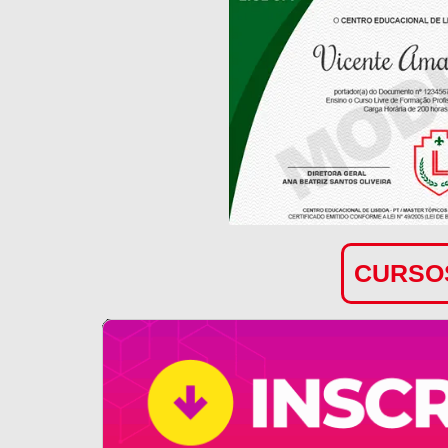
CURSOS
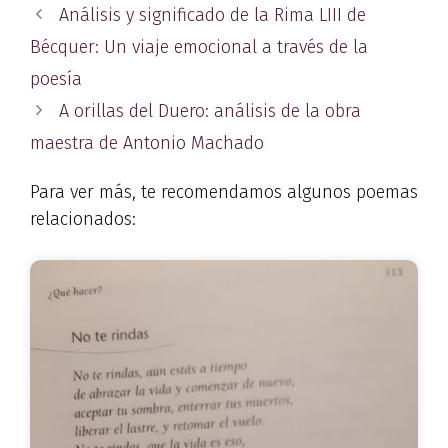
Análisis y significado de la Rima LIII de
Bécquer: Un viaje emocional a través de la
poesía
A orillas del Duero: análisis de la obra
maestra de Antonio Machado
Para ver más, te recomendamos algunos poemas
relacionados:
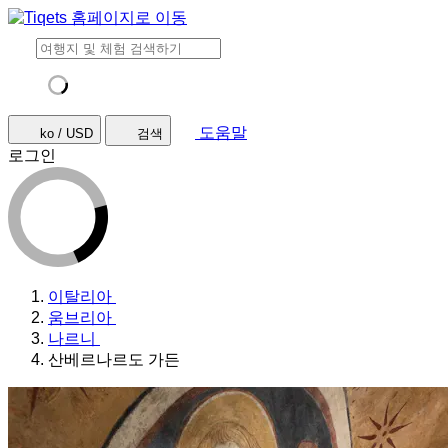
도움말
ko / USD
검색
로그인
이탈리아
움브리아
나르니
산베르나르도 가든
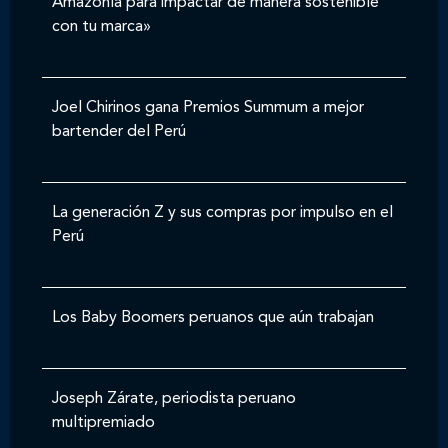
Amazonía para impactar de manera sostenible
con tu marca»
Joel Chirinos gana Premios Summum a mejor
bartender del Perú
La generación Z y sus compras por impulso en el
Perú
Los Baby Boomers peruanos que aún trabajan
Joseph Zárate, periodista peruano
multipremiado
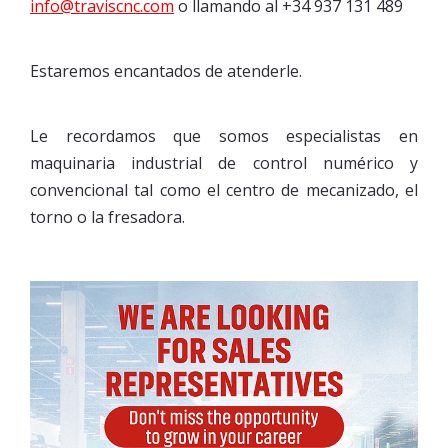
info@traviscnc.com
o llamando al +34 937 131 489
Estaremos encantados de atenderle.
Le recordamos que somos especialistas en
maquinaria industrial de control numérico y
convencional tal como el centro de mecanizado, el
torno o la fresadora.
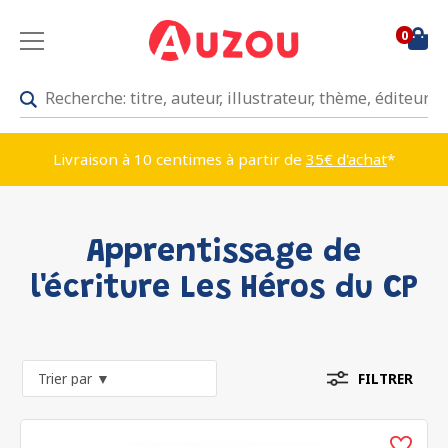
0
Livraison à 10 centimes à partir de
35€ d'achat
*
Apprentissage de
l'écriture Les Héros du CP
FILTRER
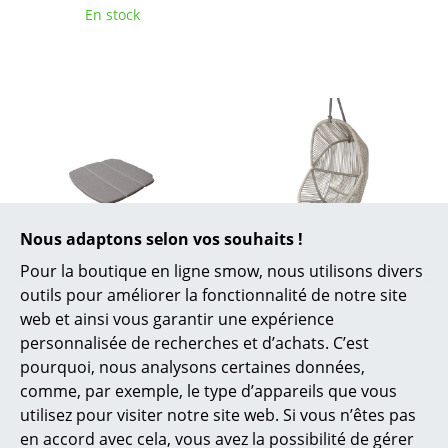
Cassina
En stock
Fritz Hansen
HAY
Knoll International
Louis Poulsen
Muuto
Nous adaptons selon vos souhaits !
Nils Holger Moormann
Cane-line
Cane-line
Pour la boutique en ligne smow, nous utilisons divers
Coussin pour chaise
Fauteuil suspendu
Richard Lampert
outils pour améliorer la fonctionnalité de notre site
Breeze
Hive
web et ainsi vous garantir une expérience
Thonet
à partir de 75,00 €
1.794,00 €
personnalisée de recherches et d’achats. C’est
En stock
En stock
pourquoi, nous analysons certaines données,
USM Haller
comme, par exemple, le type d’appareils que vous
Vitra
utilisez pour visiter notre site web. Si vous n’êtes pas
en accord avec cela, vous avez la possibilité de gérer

____

> **WORK ORDER**:
From the entries above, pick out each line containing the word "vous" and copy it. Uppercase and lowercase count as different.

> **YOUR RESPONSE**:
web et ainsi vous garantir une expérience
comme, par exemple, le type d’appareils que vous
utilisez pour visiter notre site web. Si vous n’êtes pas
en accord avec cela, vous avez la possibilité de gérer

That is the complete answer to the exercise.